Actually, the handling for putting things in the search index should handle punctuation better. There are several common characters that get stripped, (the minus is one of them - ) which should in fact either get replaced with a space, or both (added in two different forms). Therefore my recommendation is to let this patch go in without taking care of punctuation but then handling improved punctuation in core search in another patch.
Comment #18
catchCentralising punctuation replacement/stripping in another patch seems good.
I think this should come with a test though.
Comment #20
Gurpartap Singh CreditAttribution: Gurpartap Singh commentedSimple feature with an interesting scope!
Patch still applies.
Comment #21
cburschka1.) The hook is called "hook_node_update_index", not "hook_nodeapi_update_index".

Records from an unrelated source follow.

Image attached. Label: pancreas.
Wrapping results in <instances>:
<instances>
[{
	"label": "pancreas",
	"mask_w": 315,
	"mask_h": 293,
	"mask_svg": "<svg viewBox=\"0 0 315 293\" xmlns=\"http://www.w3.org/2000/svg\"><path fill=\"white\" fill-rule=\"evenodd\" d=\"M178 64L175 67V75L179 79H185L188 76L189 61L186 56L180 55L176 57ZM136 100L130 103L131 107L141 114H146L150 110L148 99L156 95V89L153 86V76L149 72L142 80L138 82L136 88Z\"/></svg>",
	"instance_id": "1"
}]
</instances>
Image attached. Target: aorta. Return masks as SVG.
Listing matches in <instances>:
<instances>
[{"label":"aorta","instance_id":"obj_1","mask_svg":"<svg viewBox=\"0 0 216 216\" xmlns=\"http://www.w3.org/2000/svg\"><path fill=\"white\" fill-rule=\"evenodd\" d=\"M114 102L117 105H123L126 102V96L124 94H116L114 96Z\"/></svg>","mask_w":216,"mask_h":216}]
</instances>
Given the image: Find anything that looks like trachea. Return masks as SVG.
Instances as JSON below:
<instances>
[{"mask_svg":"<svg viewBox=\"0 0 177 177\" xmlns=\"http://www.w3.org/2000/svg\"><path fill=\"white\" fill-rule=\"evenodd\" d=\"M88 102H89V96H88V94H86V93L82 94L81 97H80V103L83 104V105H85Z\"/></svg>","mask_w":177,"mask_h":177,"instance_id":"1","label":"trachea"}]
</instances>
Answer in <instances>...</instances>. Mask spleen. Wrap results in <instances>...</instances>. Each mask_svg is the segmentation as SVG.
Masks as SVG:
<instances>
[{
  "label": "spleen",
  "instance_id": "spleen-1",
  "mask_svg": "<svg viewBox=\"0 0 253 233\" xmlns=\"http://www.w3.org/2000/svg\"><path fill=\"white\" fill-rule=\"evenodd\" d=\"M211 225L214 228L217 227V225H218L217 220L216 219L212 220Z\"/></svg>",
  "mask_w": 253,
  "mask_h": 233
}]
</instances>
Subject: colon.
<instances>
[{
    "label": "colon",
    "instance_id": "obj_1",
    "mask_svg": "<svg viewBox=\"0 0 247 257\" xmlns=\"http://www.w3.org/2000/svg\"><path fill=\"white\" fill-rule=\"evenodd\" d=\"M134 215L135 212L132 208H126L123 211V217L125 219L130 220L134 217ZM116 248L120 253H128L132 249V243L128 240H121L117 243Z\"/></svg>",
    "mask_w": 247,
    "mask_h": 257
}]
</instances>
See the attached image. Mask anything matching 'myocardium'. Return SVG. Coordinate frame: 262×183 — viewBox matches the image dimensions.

2.) If underlines and hyphens aren't stripped, then what does the search module do with the forward slashes that alias paths contain by definition? Are those separated properly? Even more so than the underline or hyphens, this is essential. If we end up with compound words like "contenttitle" from content/title, or "projectdrupal" from project/drupal, then this patch adds nothing of value to the search index, and shouldn't go in without the stripping logic taken care of first (whether in a separate patch or here).
Comment #22
deviantintegral CreditAttribution: deviantintegral commentedComment #23
jhodgdonI'm moving this to the search module issue queue, as it's mostly a search feature. Still needs to be D8 at this point.
Comment #24
jhodgdonJust as a note, this should apply also for links to nodes internal to the node text, see
#256692: Search indexer doesn't take aliases into account when determining relevancy
which I've marked as a duplicate of this issue.
Comment #25
jhodgdonSince 8.0.x-beta1 has been released, our policy at this point is No feature requests until 8.1.x. See #2350615: [policy, no patch] What changes can be accepted during the Drupal 8 beta phase?. Sorry, it's just too late for 8.0.x at this point, so even if we had a viable patch, the core committers would not commit it. So unless we decide this is a Task or a Bug (and I don't think it is), we'll have to delay it.
Comment #26
mgiffordThere has been no new work on this issue in quite some time. So I'm assuming the person assigned is no longer being actively pursuing it. Sincere apologies if this is wrong.